| Your objective |
Can you rewrite the source text of each entry so that every "update" becomes "updated" and nothing else changes? Leave the pictures out of your answer.

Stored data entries
——
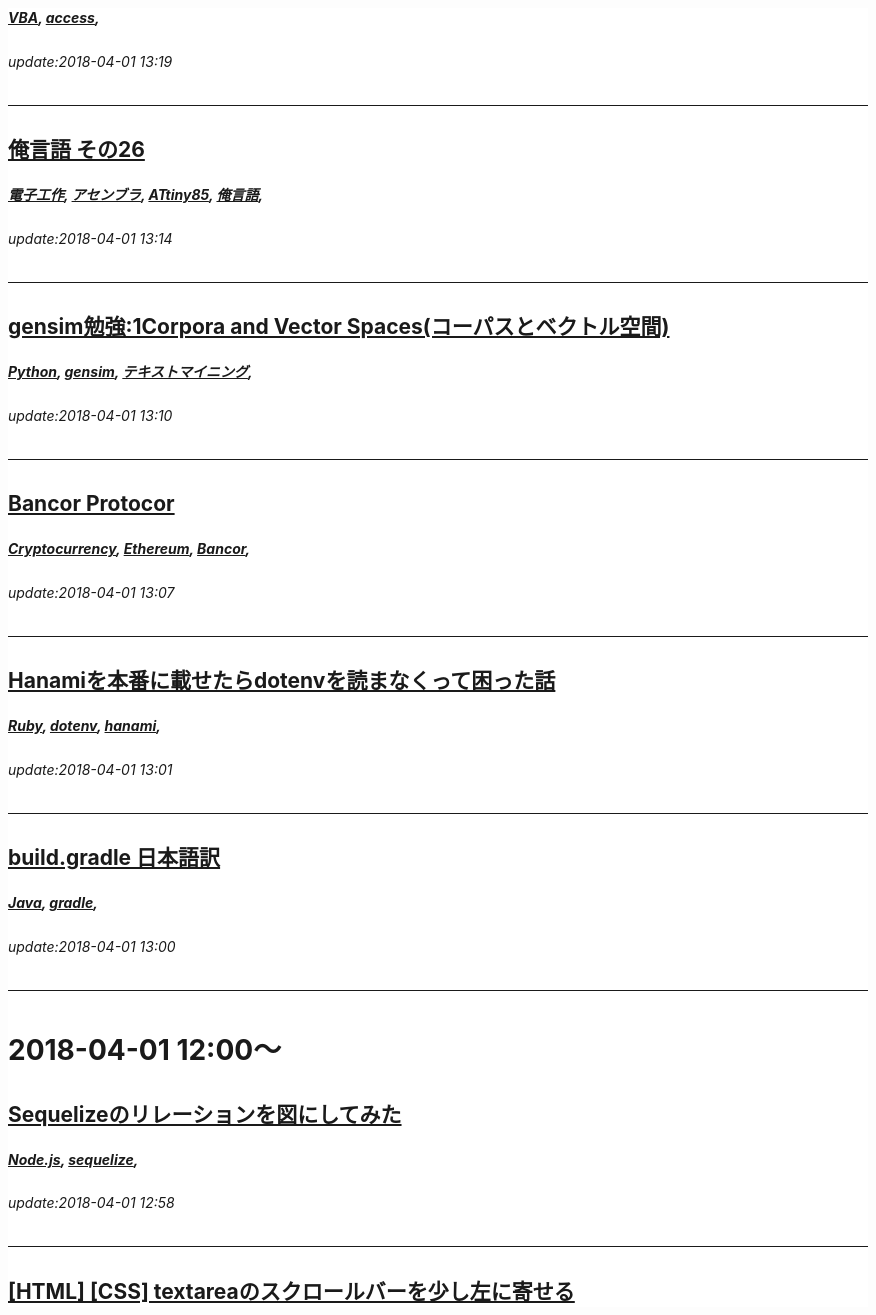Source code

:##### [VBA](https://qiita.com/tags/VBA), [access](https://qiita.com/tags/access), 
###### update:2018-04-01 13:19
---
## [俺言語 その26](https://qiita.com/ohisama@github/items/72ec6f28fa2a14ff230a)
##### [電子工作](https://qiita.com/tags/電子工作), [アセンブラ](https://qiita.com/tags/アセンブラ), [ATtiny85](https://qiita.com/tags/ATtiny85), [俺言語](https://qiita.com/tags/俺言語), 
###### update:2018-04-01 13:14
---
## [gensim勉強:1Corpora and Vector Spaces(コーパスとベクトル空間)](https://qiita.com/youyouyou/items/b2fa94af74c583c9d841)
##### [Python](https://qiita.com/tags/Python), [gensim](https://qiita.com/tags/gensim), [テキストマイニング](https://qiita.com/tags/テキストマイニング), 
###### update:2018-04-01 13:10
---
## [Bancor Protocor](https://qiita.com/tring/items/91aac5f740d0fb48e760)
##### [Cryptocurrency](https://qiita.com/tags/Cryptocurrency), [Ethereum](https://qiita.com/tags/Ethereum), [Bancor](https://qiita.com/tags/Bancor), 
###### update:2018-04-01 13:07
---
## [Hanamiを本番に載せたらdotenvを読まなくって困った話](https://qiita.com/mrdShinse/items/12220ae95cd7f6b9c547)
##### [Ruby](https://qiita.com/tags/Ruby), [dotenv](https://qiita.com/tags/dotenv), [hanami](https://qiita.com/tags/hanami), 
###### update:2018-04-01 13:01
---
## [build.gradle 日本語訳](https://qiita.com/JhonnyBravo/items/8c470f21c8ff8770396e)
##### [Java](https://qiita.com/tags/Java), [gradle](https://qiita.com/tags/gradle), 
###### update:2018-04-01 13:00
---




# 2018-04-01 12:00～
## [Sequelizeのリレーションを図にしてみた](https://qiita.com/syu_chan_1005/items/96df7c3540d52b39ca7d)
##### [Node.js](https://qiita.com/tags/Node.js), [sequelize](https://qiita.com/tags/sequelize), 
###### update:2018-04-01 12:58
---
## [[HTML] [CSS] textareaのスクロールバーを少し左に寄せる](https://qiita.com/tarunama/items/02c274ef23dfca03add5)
——
| Finished task |
Source code

:##### [VBA](https://qiita.com/tags/VBA), [access](https://qiita.com/tags/access), 
###### updated:2018-04-01 13:19
---
## [俺言語 その26](https://qiita.com/ohisama@github/items/72ec6f28fa2a14ff230a)
##### [電子工作](https://qiita.com/tags/電子工作), [アセンブラ](https://qiita.com/tags/アセンブラ), [ATtiny85](https://qiita.com/tags/ATtiny85), [俺言語](https://qiita.com/tags/俺言語), 
###### updated:2018-04-01 13:14
---
## [gensim勉強:1Corpora and Vector Spaces(コーパスとベクトル空間)](https://qiita.com/youyouyou/items/b2fa94af74c583c9d841)
##### [Python](https://qiita.com/tags/Python), [gensim](https://qiita.com/tags/gensim), [テキストマイニング](https://qiita.com/tags/テキストマイニング), 
###### updated:2018-04-01 13:10
---
## [Bancor Protocor](https://qiita.com/tring/items/91aac5f740d0fb48e760)
##### [Cryptocurrency](https://qiita.com/tags/Cryptocurrency), [Ethereum](https://qiita.com/tags/Ethereum), [Bancor](https://qiita.com/tags/Bancor), 
###### updated:2018-04-01 13:07
---
## [Hanamiを本番に載せたらdotenvを読まなくって困った話](https://qiita.com/mrdShinse/items/12220ae95cd7f6b9c547)
##### [Ruby](https://qiita.com/tags/Ruby), [dotenv](https://qiita.com/tags/dotenv), [hanami](https://qiita.com/tags/hanami), 
###### updated:2018-04-01 13:01
---
## [build.gradle 日本語訳](https://qiita.com/JhonnyBravo/items/8c470f21c8ff8770396e)
##### [Java](https://qiita.com/tags/Java), [gradle](https://qiita.com/tags/gradle), 
###### updated:2018-04-01 13:00
---




# 2018-04-01 12:00～
## [Sequelizeのリレーションを図にしてみた](https://qiita.com/syu_chan_1005/items/96df7c3540d52b39ca7d)
##### [Node.js](https://qiita.com/tags/Node.js), [sequelize](https://qiita.com/tags/sequelize), 
###### updated:2018-04-01 12:58
---
## [[HTML] [CSS] textareaのスクロールバーを少し左に寄せる](https://qiita.com/tarunama/items/02c274ef23dfca03add5)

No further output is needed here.